To begin, we will have to create a “negotiated order” (Nathan and Mitroff, 1991). Those who have contributed to structural bias and those marginalized, underrepresented groups who have been victimized by it will have to acknowledge their contributions. And in that fragile, vulnerable, and tense place, everyone will have to make a promise to move forward. The privileged will have to say “yes” to some changes that will reduce some of that privilege. The marginalized will be tasked with embracing these changes, for inequality is buried deep in the managerial psyche and the organization designs that reflect it.

Awareness is critical for change, but it is not determinant. It will absolutely require consistent and supported bottom-up pressure from the structurally disadvantaged. More importantly, it will require individual, organizational, and governmental as well as multi-sectoral (technical, educational, health care, policing, and housing among others) action. If the art and science of organization development is not up to this task, if this isn’t the moment we have been preparing for, then what have we been doing for the last 75 years?

References

Alderfer, C.P. (1985). Taking ourselves seriously as researchers. In D.N. Berg & K.K. Smith (Eds.), Exploring clinical methods for social research, (pp.35-70). Newbury Park, CA: SAGE.  
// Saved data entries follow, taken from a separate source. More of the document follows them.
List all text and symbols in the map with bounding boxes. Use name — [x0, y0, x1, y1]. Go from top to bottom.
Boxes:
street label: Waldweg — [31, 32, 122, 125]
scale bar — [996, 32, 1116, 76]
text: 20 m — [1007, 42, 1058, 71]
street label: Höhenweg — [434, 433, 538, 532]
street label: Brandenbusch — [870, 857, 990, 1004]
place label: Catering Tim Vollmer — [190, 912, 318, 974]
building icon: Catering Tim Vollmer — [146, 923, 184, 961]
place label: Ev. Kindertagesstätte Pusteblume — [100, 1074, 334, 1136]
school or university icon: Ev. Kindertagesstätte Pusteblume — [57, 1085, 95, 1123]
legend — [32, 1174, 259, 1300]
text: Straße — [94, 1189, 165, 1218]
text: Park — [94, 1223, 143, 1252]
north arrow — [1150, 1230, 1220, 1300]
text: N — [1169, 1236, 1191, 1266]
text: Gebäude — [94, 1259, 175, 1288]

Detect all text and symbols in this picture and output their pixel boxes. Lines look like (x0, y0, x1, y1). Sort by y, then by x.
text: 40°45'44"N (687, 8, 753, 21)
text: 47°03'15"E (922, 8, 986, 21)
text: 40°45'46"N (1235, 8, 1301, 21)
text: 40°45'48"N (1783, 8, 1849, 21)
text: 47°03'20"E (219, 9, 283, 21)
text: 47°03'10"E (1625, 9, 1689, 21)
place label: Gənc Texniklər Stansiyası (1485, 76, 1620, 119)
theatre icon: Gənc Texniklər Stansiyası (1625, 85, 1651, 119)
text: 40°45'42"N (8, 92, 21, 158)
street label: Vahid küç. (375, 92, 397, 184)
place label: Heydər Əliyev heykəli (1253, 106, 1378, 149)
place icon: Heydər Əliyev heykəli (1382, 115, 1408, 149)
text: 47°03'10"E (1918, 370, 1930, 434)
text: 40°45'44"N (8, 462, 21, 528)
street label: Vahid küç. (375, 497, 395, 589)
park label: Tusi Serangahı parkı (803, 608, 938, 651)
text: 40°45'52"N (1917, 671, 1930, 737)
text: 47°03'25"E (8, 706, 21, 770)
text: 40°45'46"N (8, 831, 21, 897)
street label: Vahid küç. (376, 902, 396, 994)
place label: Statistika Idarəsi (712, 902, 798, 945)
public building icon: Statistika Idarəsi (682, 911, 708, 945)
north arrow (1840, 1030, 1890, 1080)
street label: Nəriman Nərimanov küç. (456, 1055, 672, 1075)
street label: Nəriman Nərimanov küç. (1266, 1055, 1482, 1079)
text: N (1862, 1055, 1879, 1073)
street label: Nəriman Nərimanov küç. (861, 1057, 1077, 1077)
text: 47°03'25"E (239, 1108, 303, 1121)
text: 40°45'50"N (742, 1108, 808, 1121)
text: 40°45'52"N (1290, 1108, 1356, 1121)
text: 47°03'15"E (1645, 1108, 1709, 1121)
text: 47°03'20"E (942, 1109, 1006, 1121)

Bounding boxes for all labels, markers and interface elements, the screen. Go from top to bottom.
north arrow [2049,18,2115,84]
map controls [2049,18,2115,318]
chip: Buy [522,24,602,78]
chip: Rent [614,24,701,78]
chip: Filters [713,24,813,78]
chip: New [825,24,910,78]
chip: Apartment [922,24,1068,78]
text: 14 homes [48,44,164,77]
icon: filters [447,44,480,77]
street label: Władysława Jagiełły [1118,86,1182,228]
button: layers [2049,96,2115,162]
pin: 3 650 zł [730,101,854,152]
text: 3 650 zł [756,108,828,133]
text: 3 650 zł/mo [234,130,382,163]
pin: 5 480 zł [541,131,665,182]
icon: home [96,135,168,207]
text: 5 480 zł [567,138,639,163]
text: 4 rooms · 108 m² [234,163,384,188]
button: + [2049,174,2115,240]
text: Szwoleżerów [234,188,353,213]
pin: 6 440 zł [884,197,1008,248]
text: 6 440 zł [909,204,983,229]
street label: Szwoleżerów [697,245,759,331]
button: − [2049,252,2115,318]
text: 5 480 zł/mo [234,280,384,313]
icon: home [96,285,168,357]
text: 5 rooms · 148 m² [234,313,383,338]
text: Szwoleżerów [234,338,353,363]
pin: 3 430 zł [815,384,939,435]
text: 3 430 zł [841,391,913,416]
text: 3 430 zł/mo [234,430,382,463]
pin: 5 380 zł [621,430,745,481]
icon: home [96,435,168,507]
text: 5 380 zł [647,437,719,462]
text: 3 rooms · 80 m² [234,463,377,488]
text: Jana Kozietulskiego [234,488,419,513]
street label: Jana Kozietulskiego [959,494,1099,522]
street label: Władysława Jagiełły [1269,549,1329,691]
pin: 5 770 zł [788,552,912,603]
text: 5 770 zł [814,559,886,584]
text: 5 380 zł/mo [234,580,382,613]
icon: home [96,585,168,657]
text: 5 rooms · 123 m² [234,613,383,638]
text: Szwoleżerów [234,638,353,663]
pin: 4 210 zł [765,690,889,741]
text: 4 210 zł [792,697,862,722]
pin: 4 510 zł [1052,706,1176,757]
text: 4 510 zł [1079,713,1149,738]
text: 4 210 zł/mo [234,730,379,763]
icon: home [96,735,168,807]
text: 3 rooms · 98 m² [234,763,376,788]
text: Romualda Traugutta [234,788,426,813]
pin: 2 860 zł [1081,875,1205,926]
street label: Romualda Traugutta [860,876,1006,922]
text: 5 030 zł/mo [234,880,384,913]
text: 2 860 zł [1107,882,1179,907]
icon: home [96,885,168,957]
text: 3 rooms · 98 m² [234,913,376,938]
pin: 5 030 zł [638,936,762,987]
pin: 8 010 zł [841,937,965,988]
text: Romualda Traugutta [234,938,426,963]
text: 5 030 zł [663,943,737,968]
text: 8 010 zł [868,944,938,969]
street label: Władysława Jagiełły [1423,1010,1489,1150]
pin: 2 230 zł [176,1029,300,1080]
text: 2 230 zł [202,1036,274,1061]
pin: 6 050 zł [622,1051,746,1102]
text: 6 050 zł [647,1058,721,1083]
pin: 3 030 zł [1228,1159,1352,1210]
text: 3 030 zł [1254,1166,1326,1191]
Alderfer, C.P. (1987). An intergroup perspective on group dynamics. In J. Lorsch (Ed.), Handbook of organizational behavior, (pp.190-220). Englewood Cliffs, NJ: Prentice Hall.

Gersick, C. J. (1991). Revolutionary change theories: A multilevel exploration of the punctuated equilibrium paradigm. Academy of Management Review, 16(1), 10-36.

Nathan, M. & Mitroff, I. (1991). The Use of Negotiated Order Theory as a Tool for the Analysis and Development of an Interorganizational Field. The Journal of Applied Behavioral Science, 27(2), 163-180.